Also changed string_field.cc from using a variable to using
the SuppressWarnings annotation, because that takes less
bytecode.
PiperOrigin-RevId: 676534547
We have been relying on a per-message generated `placement_new` function for
implementing map insertion, but this CL simplifies things by removing that.
Instead, we do a reflective swap if possible, or else fall back on a copy.
This will probably make insertions a bit slower, but I think it may be worth it
because it should make it much simpler to have a blanket implementation for
ProxedInMapValue that works for all map types.
It looks like it should be possible to make this faster in the future by
implementing a bitwise move that will work for any message.
PiperOrigin-RevId: 676495920
The .proto.h is not emitted by default from the cc generator in OSS, rather than try to force it to emit we can just use the .pb.h
PiperOrigin-RevId: 676464651
It's possible to operate on a `Map<K, V>` without necessarily knowing at
compile time what `K` and `V` are. The way to do this is by using
`UntypedMapBase`, which `proto2::Map` inherits from. However, to do anything
useful with the map you need two important bits of information: the size of the
map entry, which is represented as a `std::pair<K, V>`, and the offset of the
value within that. These are combined together into the `MapNodeSizeInfoT`
type.

TASKS FOR THIS EXERCISE:
• A. Output the commit notes from "Also changed string_field.cc" up to and including "all map types.".
• B. According to the commit notes, what does map insertion now do instead of relying on a per-message generated `placement_new` function?
• C. Continue the commit notes, starting after their last sentence.
The lines that follow come from a different source than the commit notes.

RECORD EXCERPTS:
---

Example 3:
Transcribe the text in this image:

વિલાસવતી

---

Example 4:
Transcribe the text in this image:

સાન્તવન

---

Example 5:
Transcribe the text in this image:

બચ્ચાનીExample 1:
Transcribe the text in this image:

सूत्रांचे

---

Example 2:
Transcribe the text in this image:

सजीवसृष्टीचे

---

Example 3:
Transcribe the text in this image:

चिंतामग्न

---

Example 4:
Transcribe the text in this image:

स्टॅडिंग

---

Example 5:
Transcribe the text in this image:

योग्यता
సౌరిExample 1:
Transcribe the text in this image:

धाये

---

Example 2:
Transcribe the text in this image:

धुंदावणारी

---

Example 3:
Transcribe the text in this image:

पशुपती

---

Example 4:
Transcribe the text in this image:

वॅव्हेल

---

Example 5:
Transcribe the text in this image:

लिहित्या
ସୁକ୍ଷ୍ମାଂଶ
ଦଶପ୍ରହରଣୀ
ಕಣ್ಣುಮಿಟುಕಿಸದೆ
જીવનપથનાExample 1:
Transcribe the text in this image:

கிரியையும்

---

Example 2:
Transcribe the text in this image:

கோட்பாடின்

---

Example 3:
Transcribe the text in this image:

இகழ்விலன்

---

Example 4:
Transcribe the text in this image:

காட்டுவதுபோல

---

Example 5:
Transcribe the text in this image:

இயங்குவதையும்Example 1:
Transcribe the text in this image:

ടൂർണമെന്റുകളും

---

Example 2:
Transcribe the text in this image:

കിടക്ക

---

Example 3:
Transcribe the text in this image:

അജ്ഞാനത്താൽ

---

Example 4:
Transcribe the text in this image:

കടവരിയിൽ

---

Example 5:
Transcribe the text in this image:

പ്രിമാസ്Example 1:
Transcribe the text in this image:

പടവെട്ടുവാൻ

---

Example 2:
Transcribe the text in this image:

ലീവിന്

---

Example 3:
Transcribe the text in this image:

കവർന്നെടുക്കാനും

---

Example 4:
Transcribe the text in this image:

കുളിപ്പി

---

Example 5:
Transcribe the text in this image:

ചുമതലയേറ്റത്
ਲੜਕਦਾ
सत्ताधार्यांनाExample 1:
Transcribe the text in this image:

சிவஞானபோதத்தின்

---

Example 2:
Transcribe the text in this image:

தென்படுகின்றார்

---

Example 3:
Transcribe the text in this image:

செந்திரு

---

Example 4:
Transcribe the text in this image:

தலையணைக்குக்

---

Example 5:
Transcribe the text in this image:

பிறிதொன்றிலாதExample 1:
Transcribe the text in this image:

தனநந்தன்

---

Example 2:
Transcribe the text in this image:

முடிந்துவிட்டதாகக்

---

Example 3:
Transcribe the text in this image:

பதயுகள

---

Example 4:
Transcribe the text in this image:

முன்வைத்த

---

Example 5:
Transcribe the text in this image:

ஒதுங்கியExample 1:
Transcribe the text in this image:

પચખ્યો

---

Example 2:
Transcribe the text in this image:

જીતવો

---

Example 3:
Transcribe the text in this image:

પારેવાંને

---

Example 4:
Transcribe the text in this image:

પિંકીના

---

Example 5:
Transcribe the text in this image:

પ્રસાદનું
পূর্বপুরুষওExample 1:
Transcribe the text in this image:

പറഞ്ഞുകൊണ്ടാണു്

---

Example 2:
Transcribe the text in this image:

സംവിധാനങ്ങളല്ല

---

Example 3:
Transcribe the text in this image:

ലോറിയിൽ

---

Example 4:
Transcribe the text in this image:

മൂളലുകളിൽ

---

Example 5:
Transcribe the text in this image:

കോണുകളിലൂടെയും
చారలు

SET OF ANSWERS:
• A.
Also changed string_field.cc from using a variable to using
the SuppressWarnings annotation, because that takes less
bytecode.
PiperOrigin-RevId: 676534547
We have been relying on a per-message generated `placement_new` function for
implementing map insertion, but this CL simplifies things by removing that.
Instead, we do a reflective swap if possible, or else fall back on a copy.
This will probably make insertions a bit slower, but I think it may be worth it
because it should make it much simpler to have a blanket implementation for
ProxedInMapValue that works for all map types.

• B. It does a reflective swap if possible, or else falls back on a copy.

• C.
For Rust to wrap C++ maps, we currently need to store in C++ generated code an
array of `MapNodeSizeInfoT` for each message type. The Rust code has to call
into C++ to ask for the appropriate `MapNodeSizeInfoT` and then pass that back
into C++ for map operations.
Dealing with these message-specific constants is pretty awkward, so this CL
introduces a way around that. By making each message's alignment available
through the `MessageLite*` interface, we make it possible to compute the
necessary size info on the fly, instead of requiring the Rust implementation to
store it in generated code. Luckily the existing padding inside
`MessageCreator` provided enough room to store the alignment. Although this
change is mostly for the benefit of Rust, it doesn't cost C++ anything.
This change doesn't actually simplify the Rust implementation yet, but I will
leave that for a follow-up.
PiperOrigin-RevId: 676456011
`UntypedMapIterator::next_unchecked` currently expects to be passed a pointer
to a C++ function that it can use to dereference an iterator. However, this is
awkward because it's not natural for this C++ function to have the same
signature for every map type. Maps with a message as value need a
`MapNodeSizeInfo`, but other map types do not. We are working around this by
sometimes passing an ignored placeholder constant, but this is messy.
This CL replaces the `extern "C"` functions with closures. This way, we can
capture the `MapNodeSizeInfo` in the closure in cases where we need it, but
otherwise we no longer need to pass around placeholder values.
(Note: `MapNodeSizeInfo` is going away soon, but this is still relevant because
it will likely need to be replaced by a message default instance pointer.)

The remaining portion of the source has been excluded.